Eloísa takes advantage of Axel’s absence to tell me about him. He’s really quite alone, she says, confirming my intuition about how the couple got together. It’s highly likely that Axel would say the same about her. Pity for pity’s sake, that sounds about right, after everything. You have no idea of the money they have, not a clue, she continues. Axel’s parents live in Miami, they left after a kidnap attempt on his sister. Eloísa saw her once: An aberration. Axel wanted to stay because of his girlfriend, Débora, another moron. The boy handles the family’s money, but as for doing, he does nothing. Did I tell you they own a jeweller’s? They’re shit-deep in money but really stingy. Stingy, I repeat, surprised to hear Eloísa use that word. Stingy, she repeats: Tight-fisted, penny-pinching, miserly. And she continues: As you can see, he’s a real druggy. I’ve seen him out of it hundreds of times, practically dead. But I love him pah, I don’t know if I love him; I like him and we have fun. I live at the back of the house, we see each other when we want to and when we don’t, we don’t. Seeing him return, Eloísa pretends not to notice and says in a whisper, as if it were another confidence: Can you imagine what Miami must be like?

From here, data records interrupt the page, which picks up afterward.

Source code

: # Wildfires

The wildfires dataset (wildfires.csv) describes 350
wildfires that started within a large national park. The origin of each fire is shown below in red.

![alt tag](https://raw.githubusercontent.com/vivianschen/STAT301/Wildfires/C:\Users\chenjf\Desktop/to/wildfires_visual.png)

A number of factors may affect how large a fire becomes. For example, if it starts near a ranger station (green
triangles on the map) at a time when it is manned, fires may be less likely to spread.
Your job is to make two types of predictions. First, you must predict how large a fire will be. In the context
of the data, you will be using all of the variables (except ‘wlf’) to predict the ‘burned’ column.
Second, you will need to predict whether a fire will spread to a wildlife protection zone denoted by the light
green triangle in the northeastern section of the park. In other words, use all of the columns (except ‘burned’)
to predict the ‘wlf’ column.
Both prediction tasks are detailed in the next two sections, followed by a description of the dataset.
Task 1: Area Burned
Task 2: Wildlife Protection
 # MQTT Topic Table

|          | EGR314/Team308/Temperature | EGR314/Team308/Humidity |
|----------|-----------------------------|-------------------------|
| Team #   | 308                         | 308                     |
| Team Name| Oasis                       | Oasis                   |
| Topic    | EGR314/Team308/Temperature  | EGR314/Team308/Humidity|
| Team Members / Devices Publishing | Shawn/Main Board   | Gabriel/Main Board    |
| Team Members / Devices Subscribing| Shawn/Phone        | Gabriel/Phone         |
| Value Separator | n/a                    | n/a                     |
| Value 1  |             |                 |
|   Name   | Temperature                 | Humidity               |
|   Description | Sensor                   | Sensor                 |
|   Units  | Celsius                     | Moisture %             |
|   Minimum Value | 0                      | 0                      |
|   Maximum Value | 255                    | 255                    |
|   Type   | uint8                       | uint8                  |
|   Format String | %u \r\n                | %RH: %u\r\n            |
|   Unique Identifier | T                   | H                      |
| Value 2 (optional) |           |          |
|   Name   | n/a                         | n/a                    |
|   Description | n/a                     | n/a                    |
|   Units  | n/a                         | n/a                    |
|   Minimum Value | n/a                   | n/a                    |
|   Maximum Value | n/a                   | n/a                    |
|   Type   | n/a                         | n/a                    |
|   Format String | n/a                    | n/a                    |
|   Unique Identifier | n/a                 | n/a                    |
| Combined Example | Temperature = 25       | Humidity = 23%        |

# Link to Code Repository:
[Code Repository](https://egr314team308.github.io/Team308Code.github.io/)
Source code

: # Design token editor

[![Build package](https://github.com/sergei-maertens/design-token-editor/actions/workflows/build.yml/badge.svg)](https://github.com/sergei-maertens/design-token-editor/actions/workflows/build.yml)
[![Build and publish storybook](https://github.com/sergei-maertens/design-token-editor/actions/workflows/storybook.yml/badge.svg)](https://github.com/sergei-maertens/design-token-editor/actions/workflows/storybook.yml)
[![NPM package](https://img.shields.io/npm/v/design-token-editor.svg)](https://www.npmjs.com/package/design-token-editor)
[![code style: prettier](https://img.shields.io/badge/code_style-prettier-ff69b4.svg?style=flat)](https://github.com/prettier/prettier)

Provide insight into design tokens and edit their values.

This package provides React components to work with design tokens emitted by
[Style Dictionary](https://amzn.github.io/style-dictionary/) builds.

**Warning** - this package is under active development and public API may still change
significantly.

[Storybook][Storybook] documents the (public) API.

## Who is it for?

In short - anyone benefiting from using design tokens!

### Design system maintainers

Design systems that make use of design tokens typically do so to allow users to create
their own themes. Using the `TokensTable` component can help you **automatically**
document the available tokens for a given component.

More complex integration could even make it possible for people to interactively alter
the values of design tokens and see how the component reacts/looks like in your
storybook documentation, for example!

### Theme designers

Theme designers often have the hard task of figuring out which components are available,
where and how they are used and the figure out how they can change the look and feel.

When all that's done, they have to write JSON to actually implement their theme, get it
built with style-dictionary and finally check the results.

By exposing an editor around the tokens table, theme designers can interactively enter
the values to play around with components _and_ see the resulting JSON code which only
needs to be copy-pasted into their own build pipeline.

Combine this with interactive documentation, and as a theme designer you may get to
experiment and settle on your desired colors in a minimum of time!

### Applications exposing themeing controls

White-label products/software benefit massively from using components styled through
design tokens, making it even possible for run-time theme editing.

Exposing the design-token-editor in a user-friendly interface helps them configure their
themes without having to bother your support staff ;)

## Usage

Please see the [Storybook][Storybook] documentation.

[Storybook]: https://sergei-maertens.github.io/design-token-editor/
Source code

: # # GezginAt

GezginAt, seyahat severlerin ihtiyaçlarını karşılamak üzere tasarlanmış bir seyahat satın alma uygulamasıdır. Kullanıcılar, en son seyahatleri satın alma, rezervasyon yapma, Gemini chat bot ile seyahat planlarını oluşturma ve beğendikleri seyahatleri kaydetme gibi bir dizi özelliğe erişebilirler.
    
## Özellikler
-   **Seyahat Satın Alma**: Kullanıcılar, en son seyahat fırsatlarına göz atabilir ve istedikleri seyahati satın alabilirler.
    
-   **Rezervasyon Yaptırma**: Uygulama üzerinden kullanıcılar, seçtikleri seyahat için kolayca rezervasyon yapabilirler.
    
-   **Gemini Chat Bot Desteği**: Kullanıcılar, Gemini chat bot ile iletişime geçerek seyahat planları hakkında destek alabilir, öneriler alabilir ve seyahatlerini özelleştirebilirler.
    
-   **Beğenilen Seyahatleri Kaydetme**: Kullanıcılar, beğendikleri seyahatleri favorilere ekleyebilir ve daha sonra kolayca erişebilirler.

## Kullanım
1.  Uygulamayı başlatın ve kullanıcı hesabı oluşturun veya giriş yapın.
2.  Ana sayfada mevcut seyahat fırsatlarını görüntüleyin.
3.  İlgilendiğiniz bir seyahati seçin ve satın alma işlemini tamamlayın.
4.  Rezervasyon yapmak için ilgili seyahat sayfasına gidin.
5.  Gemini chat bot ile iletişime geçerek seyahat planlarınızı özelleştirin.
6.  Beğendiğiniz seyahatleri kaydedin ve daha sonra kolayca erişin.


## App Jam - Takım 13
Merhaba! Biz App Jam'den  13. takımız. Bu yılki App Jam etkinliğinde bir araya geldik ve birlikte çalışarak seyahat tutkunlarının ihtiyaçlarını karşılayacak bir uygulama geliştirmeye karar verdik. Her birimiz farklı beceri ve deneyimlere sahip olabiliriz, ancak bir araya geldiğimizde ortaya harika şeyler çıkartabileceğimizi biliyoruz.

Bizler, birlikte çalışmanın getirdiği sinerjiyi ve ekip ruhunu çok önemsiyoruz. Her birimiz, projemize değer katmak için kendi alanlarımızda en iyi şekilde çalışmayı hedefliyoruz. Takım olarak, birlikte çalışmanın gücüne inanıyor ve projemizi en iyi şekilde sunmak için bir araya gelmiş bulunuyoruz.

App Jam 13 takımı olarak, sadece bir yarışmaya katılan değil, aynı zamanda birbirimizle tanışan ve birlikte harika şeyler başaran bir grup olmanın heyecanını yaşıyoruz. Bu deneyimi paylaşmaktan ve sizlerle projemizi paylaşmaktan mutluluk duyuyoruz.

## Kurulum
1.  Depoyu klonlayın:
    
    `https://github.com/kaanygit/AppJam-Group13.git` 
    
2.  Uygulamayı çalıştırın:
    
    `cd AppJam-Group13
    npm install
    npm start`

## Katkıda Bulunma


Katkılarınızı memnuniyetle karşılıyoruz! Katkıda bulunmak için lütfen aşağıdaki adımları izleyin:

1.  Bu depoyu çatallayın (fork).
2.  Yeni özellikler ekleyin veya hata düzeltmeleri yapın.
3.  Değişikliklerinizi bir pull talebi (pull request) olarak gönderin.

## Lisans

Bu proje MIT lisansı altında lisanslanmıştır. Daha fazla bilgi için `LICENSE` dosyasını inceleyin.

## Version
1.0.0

They drop me at the door of the building. Eloísa asks me what my work schedule is like. She says she’ll drop by some day so we can go for a beer. She notes down her mobile number for me again, on a piece of paper this time. Before saying goodbye, she takes out a half-smoked joint and hands it to me. A little present. Getting back into the car she sticks her head out of the window again. Axel says goodbye too, with two short, sharp beeps. They disappear and I’m left like an idiot holding the door with my ankle so it doesn’t shut on me. I think about everything we said, everything we didn’t, I think about the past, everything that is no longer and never will be again, I think about how each of us had to devise our truth in relation to the other, a comparison of before and after. And that’s the reason for all the affectations, the smiles, the embarrassment, the surprise, the And you? This is mad, and I promise. All those words.